Also, C. S. Forester’s Horatio Hornblower series of naval adventure novels is one of my favourite casual reads, but I always put that down to liking Horatio Hornblower the character, not so much the dense nautical jargon or the weirdly consistent racism against the Spanish. But Hornblower’s great, he’s this super smart naval captain who’s secretly riddled with anxiety and impostor syndrome. And I really relate to that. Because I’m a high school dropout with no formal qualifications currently trying to convince you he’s worth listening to for the next four or five minutes.
But yes, as a theme, the ocean resonates with me. I obviously don’t like every game with a boat in it, I mean, Assassin’s Creed Valhalla had a boat and I thought that game sucked shit, but it certainly pushes an otherwise good game to another level for me. I probably wouldn’t harp on Obra Dinn so much if it’d been set in an office building. Probably wouldn’t like the books so much if Hornblower was, I dunno, the commander of a really big tank. And since we had a lot of fun that one time I talked about animes what I like, let’s try to get to the bottom of this other thing that I like.
I suppose, if I were to try to articulate why I find the sea interesting, I would stand on a beach and point and say “Fucking look at it.” It’s gorgeous in a way only really intimidatingly huge things can be. It’s amazing how it can be vast enough to fill the entire view from horizon to horizon, and yet simultaneously, for practical purposes, very very claustrophobic. Because once you’re actually in it, the distance you can travel without artificial assistance before you start dying of about five different things, is actually really small.

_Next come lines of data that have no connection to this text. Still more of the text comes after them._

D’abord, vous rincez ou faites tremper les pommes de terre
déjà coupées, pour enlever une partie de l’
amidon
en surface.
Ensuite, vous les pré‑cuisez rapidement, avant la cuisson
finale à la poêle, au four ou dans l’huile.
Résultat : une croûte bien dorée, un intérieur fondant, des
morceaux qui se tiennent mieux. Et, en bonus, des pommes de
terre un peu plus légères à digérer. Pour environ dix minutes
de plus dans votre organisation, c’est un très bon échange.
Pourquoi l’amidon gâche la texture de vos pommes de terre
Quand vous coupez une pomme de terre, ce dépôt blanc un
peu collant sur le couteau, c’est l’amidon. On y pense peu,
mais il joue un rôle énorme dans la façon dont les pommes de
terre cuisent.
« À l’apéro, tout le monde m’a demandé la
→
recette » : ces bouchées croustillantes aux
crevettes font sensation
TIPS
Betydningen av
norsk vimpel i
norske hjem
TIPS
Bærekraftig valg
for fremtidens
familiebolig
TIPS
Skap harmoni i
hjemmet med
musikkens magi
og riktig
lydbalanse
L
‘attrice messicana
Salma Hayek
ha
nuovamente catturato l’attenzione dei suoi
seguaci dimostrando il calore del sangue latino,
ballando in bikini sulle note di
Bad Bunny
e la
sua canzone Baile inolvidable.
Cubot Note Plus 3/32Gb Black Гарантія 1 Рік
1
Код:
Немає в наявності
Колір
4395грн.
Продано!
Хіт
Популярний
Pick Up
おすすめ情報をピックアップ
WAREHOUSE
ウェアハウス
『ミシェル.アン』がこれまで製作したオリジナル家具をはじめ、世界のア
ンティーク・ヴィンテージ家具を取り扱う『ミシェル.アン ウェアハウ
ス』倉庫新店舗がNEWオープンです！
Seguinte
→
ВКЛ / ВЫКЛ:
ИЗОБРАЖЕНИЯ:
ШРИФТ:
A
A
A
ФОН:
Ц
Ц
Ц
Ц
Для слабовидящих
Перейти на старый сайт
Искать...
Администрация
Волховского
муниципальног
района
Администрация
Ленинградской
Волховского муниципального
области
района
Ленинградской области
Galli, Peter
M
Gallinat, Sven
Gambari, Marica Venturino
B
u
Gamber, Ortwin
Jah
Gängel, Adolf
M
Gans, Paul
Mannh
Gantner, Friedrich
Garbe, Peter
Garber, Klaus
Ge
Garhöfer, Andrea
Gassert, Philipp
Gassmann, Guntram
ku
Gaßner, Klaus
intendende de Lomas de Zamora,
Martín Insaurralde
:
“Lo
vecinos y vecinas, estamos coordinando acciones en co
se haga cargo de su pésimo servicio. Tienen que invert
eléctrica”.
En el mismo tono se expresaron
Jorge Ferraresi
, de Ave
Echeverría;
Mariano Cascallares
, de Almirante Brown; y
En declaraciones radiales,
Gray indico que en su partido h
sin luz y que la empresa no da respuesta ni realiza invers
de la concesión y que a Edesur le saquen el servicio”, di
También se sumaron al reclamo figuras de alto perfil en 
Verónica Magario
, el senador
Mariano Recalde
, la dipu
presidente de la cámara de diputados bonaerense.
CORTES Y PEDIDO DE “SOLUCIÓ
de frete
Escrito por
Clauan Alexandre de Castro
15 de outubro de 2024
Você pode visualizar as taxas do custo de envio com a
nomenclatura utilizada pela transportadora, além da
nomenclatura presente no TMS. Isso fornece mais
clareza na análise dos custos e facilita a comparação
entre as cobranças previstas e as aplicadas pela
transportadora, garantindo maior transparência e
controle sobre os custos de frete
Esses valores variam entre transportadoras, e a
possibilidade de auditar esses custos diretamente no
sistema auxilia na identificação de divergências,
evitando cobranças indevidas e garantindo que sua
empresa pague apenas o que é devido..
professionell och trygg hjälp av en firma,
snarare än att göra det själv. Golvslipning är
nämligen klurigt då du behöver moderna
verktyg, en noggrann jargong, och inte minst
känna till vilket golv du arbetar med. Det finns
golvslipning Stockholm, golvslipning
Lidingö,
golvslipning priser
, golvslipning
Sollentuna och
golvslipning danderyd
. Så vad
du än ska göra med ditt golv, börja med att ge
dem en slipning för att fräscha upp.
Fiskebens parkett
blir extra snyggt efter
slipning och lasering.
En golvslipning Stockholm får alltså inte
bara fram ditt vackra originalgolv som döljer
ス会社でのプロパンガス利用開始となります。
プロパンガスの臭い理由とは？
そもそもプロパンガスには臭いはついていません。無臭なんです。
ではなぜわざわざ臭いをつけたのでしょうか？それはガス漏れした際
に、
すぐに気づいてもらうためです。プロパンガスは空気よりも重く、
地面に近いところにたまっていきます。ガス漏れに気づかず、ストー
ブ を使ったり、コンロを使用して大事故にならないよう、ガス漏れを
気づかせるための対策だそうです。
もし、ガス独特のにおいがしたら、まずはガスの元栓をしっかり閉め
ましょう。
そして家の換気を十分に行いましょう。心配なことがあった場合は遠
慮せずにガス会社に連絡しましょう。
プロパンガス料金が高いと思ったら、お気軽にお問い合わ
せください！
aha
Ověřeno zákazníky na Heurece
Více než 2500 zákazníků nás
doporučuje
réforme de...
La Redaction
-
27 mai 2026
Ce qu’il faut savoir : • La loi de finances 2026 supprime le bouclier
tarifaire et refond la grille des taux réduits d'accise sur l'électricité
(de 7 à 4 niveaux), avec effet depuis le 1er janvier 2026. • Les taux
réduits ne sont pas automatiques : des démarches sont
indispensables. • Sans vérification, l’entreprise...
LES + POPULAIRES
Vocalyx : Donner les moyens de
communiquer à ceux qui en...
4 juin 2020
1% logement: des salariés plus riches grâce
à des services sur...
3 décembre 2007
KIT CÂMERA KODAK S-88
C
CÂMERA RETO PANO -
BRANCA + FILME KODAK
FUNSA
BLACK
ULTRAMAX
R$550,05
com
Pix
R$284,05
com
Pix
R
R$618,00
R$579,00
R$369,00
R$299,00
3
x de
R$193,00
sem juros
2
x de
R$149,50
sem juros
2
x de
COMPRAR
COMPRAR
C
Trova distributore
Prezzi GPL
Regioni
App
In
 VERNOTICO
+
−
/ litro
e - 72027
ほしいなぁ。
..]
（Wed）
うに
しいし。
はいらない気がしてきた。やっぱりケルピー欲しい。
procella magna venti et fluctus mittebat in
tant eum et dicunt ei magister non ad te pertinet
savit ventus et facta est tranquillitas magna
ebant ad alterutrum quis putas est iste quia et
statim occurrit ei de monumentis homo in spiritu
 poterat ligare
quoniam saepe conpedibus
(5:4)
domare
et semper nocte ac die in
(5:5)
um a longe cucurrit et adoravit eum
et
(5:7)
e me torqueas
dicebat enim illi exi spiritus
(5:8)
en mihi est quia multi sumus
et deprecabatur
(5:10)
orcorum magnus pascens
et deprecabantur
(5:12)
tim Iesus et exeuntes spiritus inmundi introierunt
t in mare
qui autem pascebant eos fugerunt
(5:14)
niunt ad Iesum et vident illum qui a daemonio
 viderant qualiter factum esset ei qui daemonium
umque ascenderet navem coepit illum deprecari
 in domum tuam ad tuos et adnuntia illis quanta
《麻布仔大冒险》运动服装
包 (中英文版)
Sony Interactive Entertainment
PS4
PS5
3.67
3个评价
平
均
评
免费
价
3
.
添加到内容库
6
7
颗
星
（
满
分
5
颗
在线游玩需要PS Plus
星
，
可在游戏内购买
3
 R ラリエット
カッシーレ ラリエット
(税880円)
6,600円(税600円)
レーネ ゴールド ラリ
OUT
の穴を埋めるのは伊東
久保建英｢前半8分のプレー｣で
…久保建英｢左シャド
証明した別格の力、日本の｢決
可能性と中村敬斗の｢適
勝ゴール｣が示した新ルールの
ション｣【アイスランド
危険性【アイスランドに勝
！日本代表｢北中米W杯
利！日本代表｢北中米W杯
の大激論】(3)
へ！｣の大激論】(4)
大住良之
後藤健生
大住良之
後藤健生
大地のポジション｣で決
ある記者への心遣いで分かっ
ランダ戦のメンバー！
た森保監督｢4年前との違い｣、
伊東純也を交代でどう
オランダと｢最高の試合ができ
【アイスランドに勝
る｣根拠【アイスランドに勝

It’s the inherent hostility that makes it fascinating, I suppose. It was always one of my favourite arguments as an edgy teenage atheist. If God created the Earth especially for his special chosen people, why does, like, three quarters of its surface immediately kill you if you try to stand on it? And don’t get me started on sunburn.
For these reasons, the ocean is probably the best possible setting for horror, and I do love my horror. Also, I’ve long held that video games are the best possible medium for horror because the interactive nature gives the audience uncertainty of survival and an automatic stake, so a video game about the sea, like Subnautica, barely has to put the effort in to be an extremely effective horror game. Space probably comes a close second for best horror setting for me, they’re both good at creating an automatic sense of isolation, but the thing about space is that it’s full of certainties. If you go outside, you die. Can’t really build intrigue off of that. If you fall into the sea, you might die but then again you might wash up on a desert island and discover a pirate treasure with which to enact revenge upon those who wronged you.
There’s a direct comparison, here: Breathedge is almost admittedly Subnautica but in space, and it just doesn’t have the same effect. Sure, there can be vast horrifying things in space as well, but you can see them perfectly clearly because there’s nothing between you and them. The ocean is a source of constant enthralling mystery because you can’t see what’s going on below the surface. If you try to go below the surface your natural buoyancy is constantly trying to push you out of it again. Plus, as discussed above, you start dying of things.
But it’s not just the sea by itself I love as a theme, but ships and boating too, the act of traversing water. Because, from the perspective of a game designer always on the lookout for new and exciting core gameplay loops, it’s a whole new dimension of traversal. There are lots of different ways you can move around on land – walking, cars, bicycles, tricycles, getting dragged on your back by a gorilla holding onto your foot – but they all revolve around the key central element that solid land has to be below you and sky has to be above that. On water it’s a completely different set of rules. You know when sandbox games have vehicles there’ll always be cars and bikes, probably helicopters and planes and maybe speedboats as well? The one thing they never seem to have is submarines. And that always feels like such a missed opportunity. I certainly thought that the first time I dove underwater in Just Cause 3 and thought “Fuck, I wish I had more excuses to hang around down here.”
The other part of it is that vehicle-based water traversal usually requires some kind of complicated machinery, whether it be a temperamental hovercraft or a 19th century sailing ship with about five hundred different names for a length of rope, and that speaks to one of my primal instincts, a very masculine one I think, that enjoys the sensation of being in control of a big machine. Bringing back all those boyhood fantasies of wanting to be a train driver. I quite liked what Sea of Thieves does with the ships having multiple separate components that need to be brought into line for optimal sailing. I quite liked the game FAR: Lone Sails for its central task of managing the different parts of an engine, and I jumped at the chance to play its sequel, Changing Tides, when I saw it was about a submarine. Pity it bored the tits off me.
So I think that gets to the bottom of why I get along so well with the nautical theme. It’s the sublime mystery and beauty of the sea combined with a designer’s appreciation for the skill and engineering mastery that goes into the business of travelling by water. I love to contemplate the efficiency of space when I see the below decks layout of a 19th century frigate’s gundeck and imagine being there when it was packed to capacity with burly sailors. It’s… one of things I contemplate, anyway.